The business problem involves advancing the development of large-scale video world models to maintain competitiveness and leadership in the field.
Requirements
- Solid foundation in deep learning algorithms and proven experience in large model R&D.
- Experience in Diffusion Models and Autoregressive Models, publications in top-tier conferences, or practical experience in text-to-image/text-to-video generation are preferred.
- Familiarity with implementation details of deep learning networks and operators, model tuning for training/inference, CPU/GPU acceleration, and distributed training/inference optimization.
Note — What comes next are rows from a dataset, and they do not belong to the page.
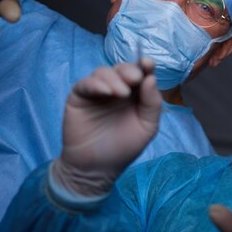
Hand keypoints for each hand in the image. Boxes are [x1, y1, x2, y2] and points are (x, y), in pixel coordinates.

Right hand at [53, 58, 161, 196]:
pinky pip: (86, 84)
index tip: (149, 64)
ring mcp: (97, 92)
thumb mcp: (147, 127)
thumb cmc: (123, 147)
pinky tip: (105, 92)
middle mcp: (117, 89)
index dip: (145, 66)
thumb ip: (152, 103)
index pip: (141, 74)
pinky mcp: (79, 97)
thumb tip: (151, 78)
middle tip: (135, 79)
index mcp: (135, 95)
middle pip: (122, 69)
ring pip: (104, 72)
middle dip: (130, 70)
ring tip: (121, 93)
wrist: (97, 168)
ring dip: (114, 78)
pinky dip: (96, 84)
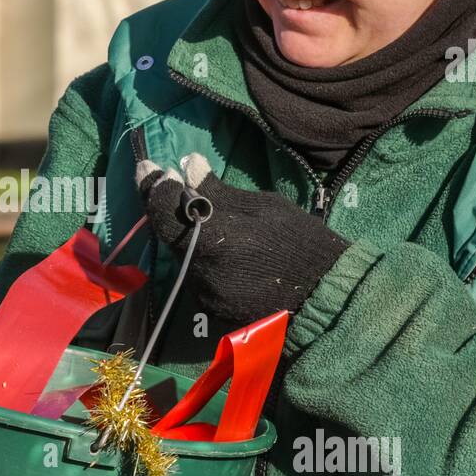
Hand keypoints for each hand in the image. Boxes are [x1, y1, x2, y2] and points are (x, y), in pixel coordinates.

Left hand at [135, 153, 350, 323]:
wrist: (325, 296)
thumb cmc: (299, 242)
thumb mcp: (263, 206)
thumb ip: (218, 191)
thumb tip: (188, 165)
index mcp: (212, 240)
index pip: (163, 212)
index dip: (153, 188)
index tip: (150, 167)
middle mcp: (199, 271)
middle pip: (171, 235)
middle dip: (174, 211)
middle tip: (180, 185)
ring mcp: (204, 294)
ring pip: (184, 256)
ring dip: (190, 237)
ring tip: (216, 223)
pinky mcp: (212, 310)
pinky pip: (198, 276)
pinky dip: (204, 259)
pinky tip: (226, 251)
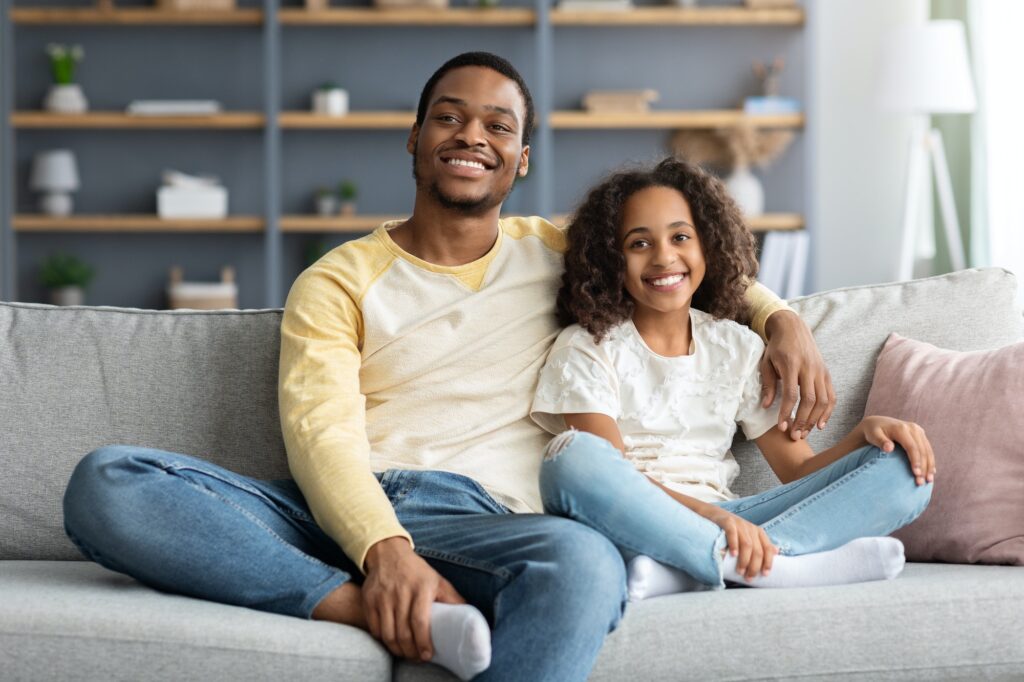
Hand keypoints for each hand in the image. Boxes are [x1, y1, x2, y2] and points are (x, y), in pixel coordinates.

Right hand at [362, 537, 465, 661]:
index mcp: (421, 587)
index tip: (427, 655)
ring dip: (397, 649)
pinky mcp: (369, 600)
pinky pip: (375, 628)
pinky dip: (383, 640)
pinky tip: (392, 642)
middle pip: (403, 632)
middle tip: (417, 657)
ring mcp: (383, 596)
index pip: (420, 621)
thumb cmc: (417, 571)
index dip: (423, 642)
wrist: (388, 553)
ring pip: (388, 634)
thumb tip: (470, 616)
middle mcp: (401, 592)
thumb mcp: (437, 580)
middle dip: (410, 651)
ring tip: (405, 653)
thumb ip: (453, 598)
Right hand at [700, 506, 776, 580]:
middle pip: (757, 550)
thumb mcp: (748, 536)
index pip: (768, 548)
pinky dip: (734, 545)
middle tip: (748, 577)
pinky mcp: (727, 521)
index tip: (765, 574)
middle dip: (754, 566)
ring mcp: (739, 524)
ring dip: (744, 560)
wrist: (714, 514)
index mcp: (758, 532)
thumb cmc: (732, 529)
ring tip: (740, 571)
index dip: (768, 562)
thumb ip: (760, 543)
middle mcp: (750, 528)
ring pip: (747, 545)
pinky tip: (733, 554)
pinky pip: (732, 533)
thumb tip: (776, 552)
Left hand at [760, 310, 835, 439]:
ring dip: (815, 419)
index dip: (787, 412)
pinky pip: (831, 395)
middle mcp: (809, 368)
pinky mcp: (827, 373)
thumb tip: (766, 406)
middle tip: (794, 436)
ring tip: (804, 433)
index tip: (781, 427)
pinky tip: (820, 425)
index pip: (792, 394)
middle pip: (810, 400)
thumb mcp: (766, 362)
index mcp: (792, 364)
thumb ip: (768, 384)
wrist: (793, 328)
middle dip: (803, 420)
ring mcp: (820, 370)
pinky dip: (828, 411)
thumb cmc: (776, 347)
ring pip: (823, 400)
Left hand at [860, 416, 935, 485]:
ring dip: (929, 466)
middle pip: (922, 450)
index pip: (912, 446)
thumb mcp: (873, 435)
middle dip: (924, 467)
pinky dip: (930, 461)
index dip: (915, 460)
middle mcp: (912, 428)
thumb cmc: (872, 432)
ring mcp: (918, 431)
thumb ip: (880, 441)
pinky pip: (928, 449)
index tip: (916, 474)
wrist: (877, 423)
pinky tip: (931, 473)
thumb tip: (889, 448)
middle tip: (921, 482)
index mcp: (901, 428)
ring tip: (928, 481)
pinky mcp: (920, 435)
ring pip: (928, 450)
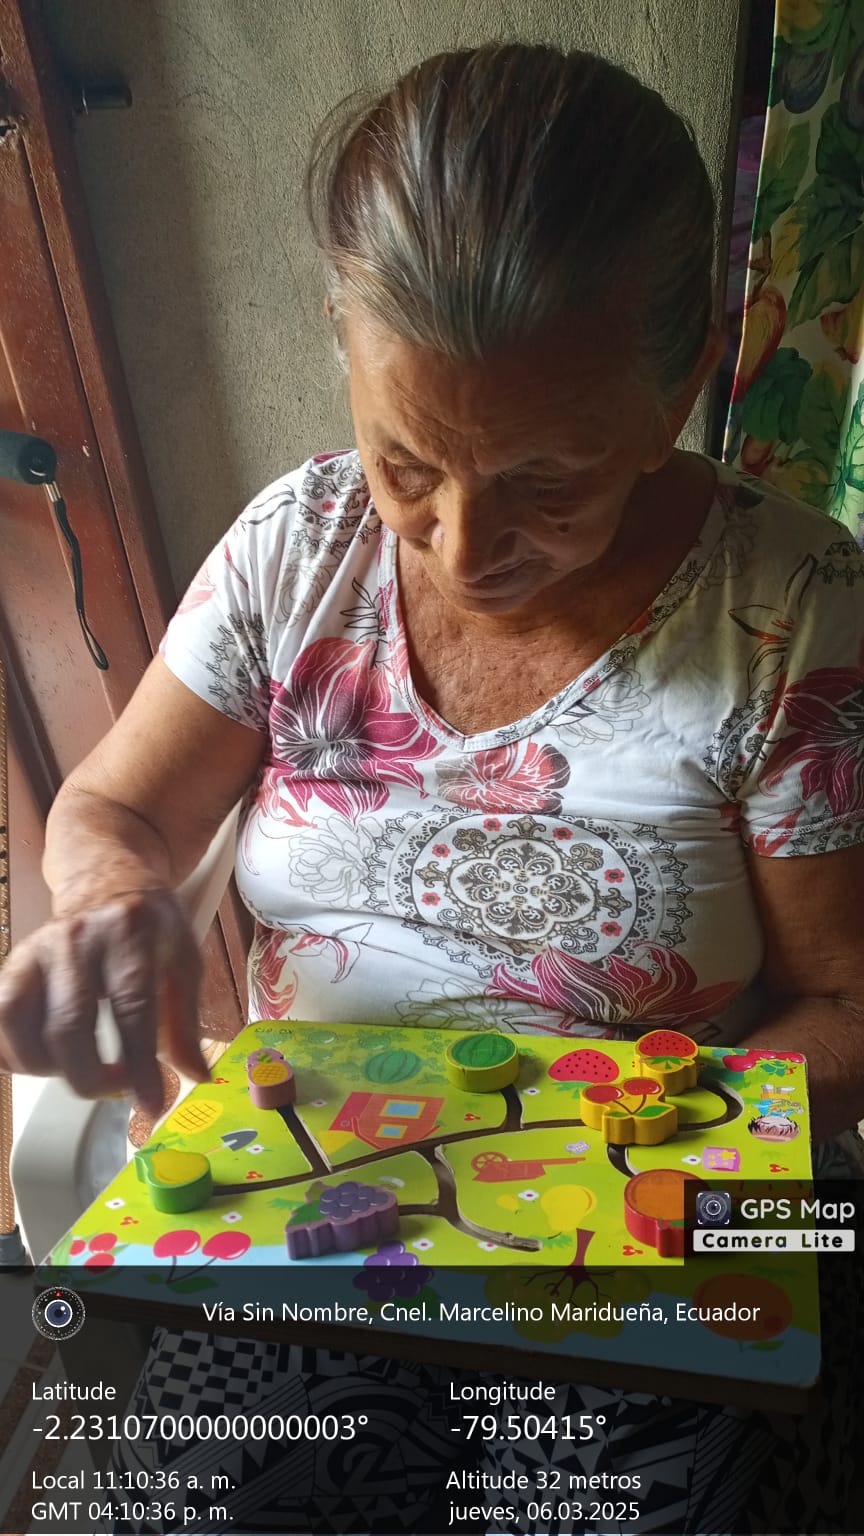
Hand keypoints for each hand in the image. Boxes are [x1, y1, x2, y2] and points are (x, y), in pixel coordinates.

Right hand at [0, 890, 210, 1114]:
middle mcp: (76, 940)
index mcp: (130, 934)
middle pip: (69, 1024)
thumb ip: (187, 1021)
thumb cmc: (149, 925)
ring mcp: (37, 950)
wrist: (106, 877)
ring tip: (80, 1072)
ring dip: (46, 1066)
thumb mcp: (183, 960)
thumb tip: (197, 1077)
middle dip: (91, 1076)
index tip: (152, 1103)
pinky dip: (13, 1052)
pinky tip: (44, 1061)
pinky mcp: (12, 963)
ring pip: (18, 1022)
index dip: (139, 1063)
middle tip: (117, 1090)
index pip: (132, 1008)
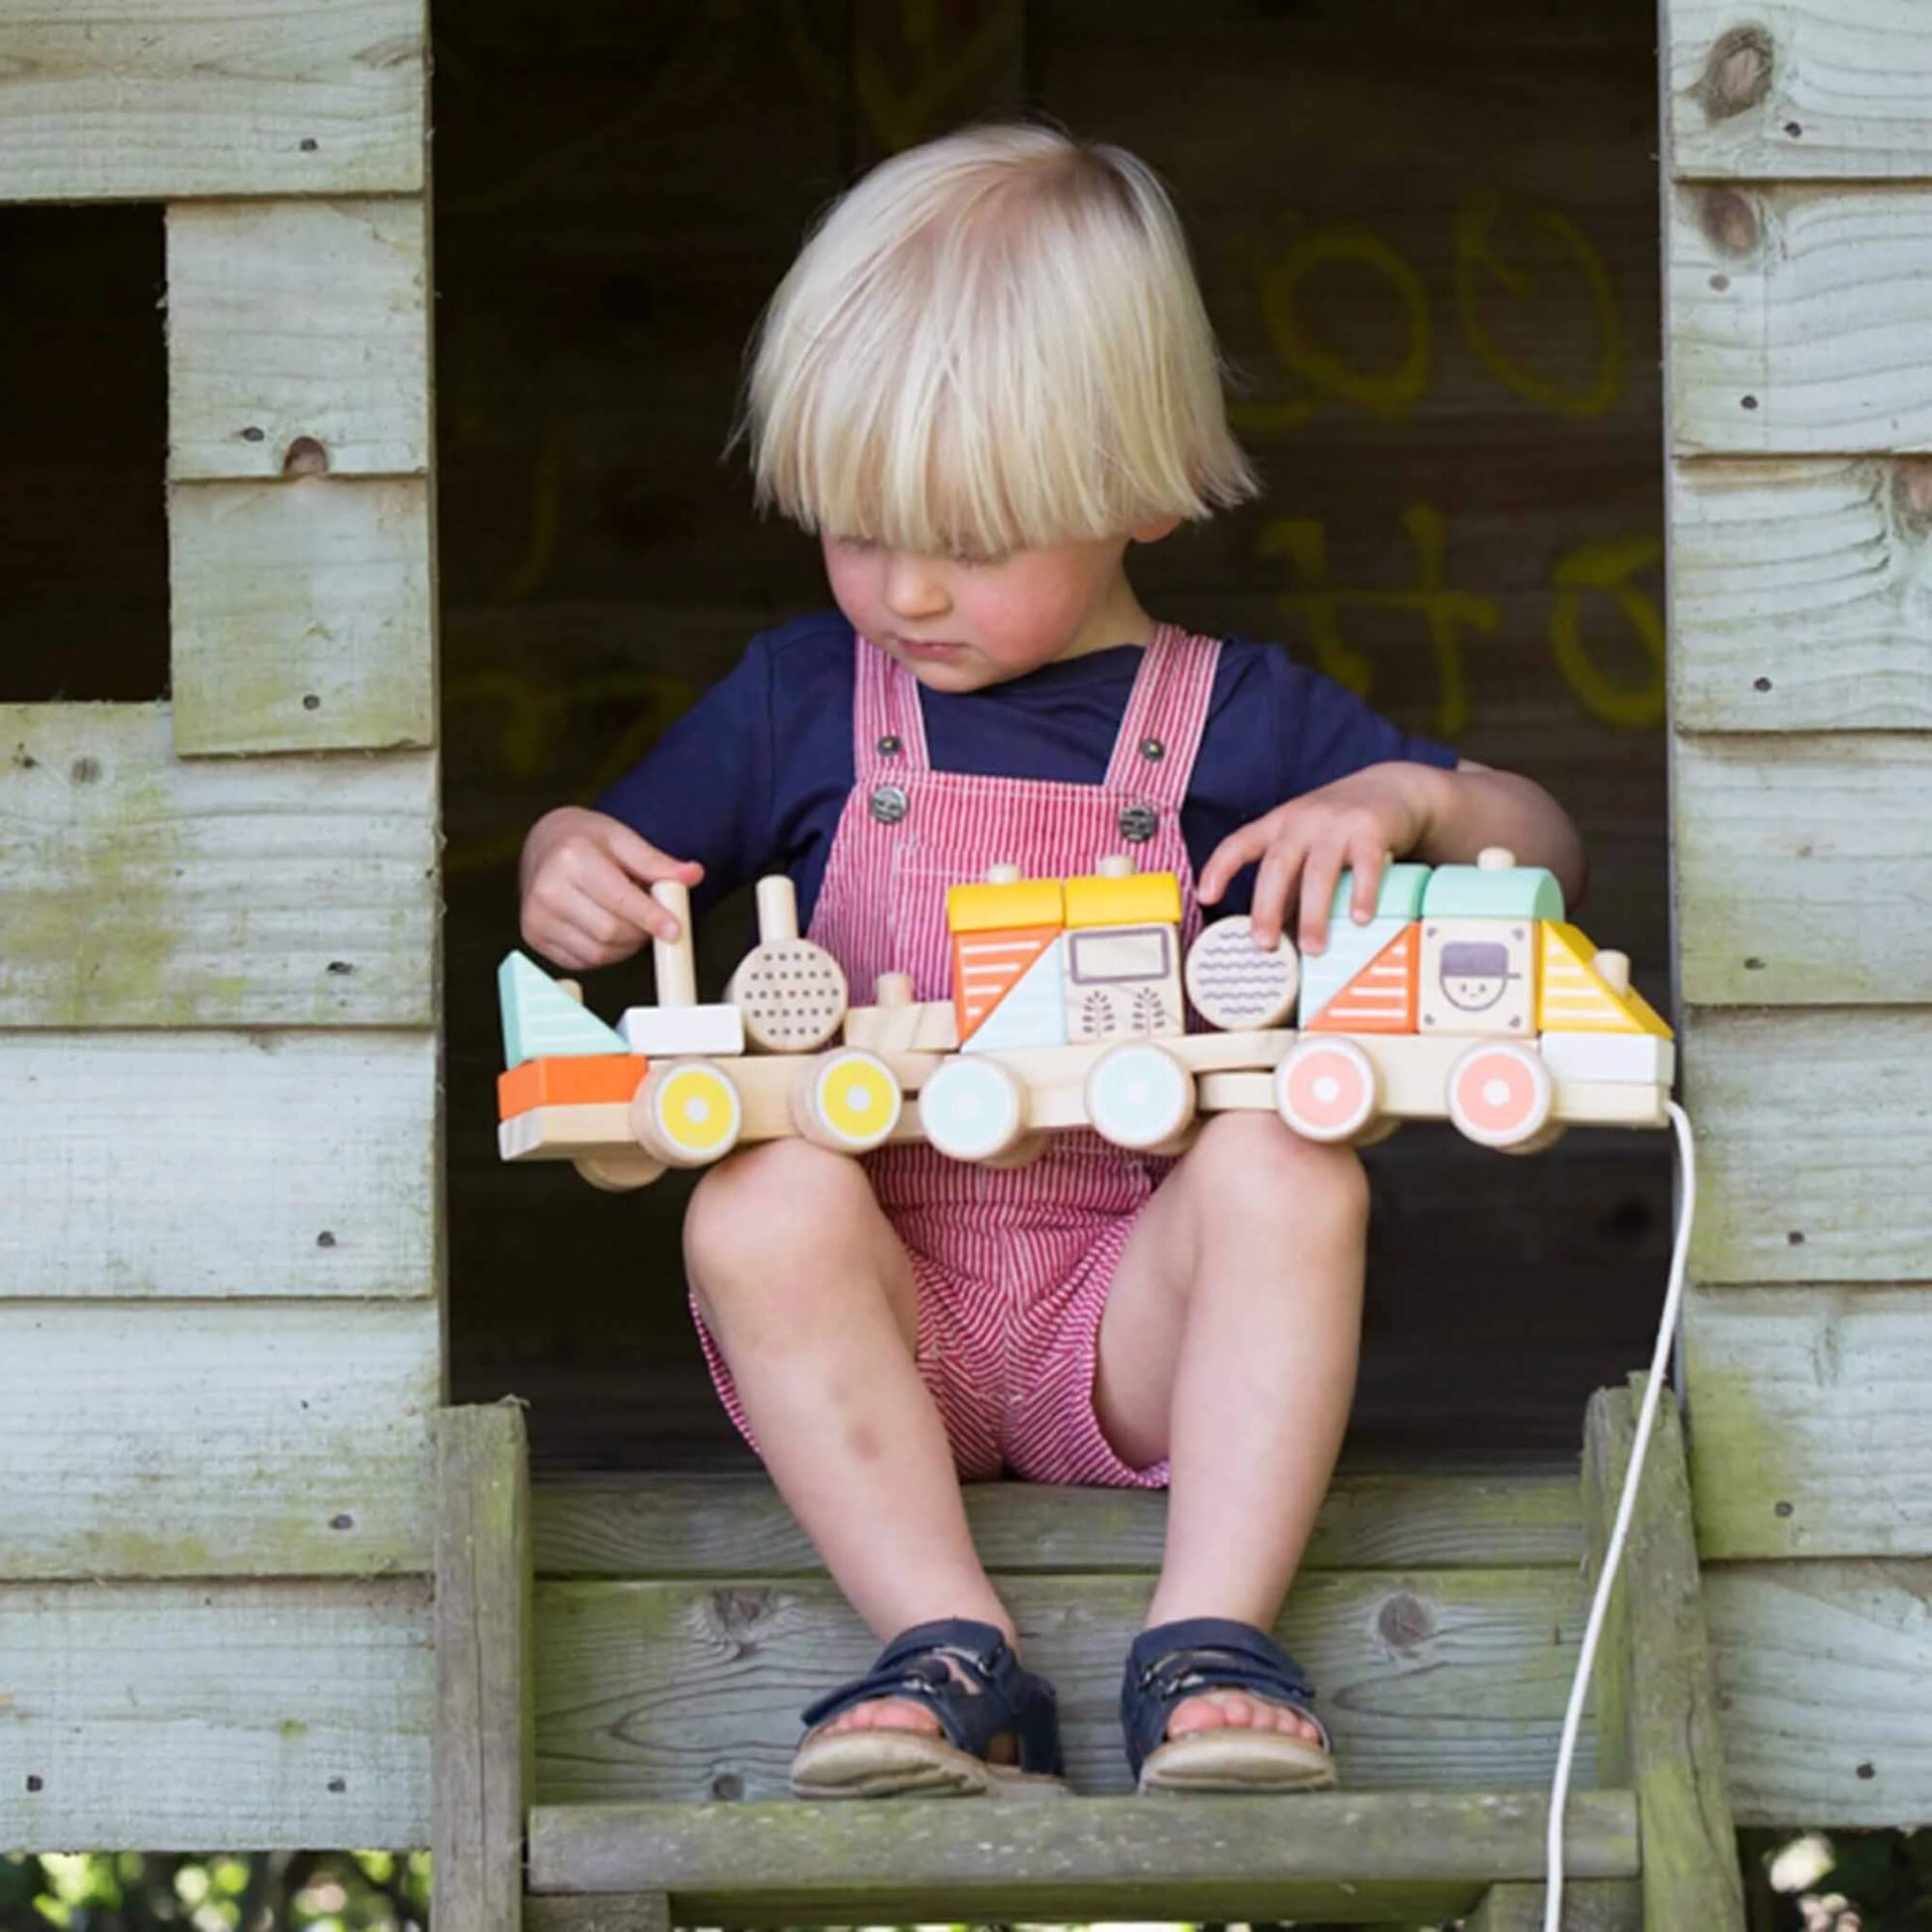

- Participation in ACM/NOIP competitions is highly desirable.
Responsibilities
- Engage in the research and development of large-scale video world models, including the design and construction of training datasets, foundational model algorithm design, optimization related to pre-training, SFT, and RL, model capability evaluation, and exploration of downstream application scenarios.
- Analyze R&D challenges scientifically, identify performance bottlenecks, and develop solutions based on first principles to accelerate the development and iteration of world models.
- Explore diverse paradigms for world model implementation, research next-generation model architectures, and push the boundaries of world model capabilities.
Other
- Bachelor’s degree or higher (preferred) in Computer Science, Artificial Intelligence, Mathematics, or a related field.
- Strong learning, communication, and teamwork skills, coupled with a keen sense of curiosity.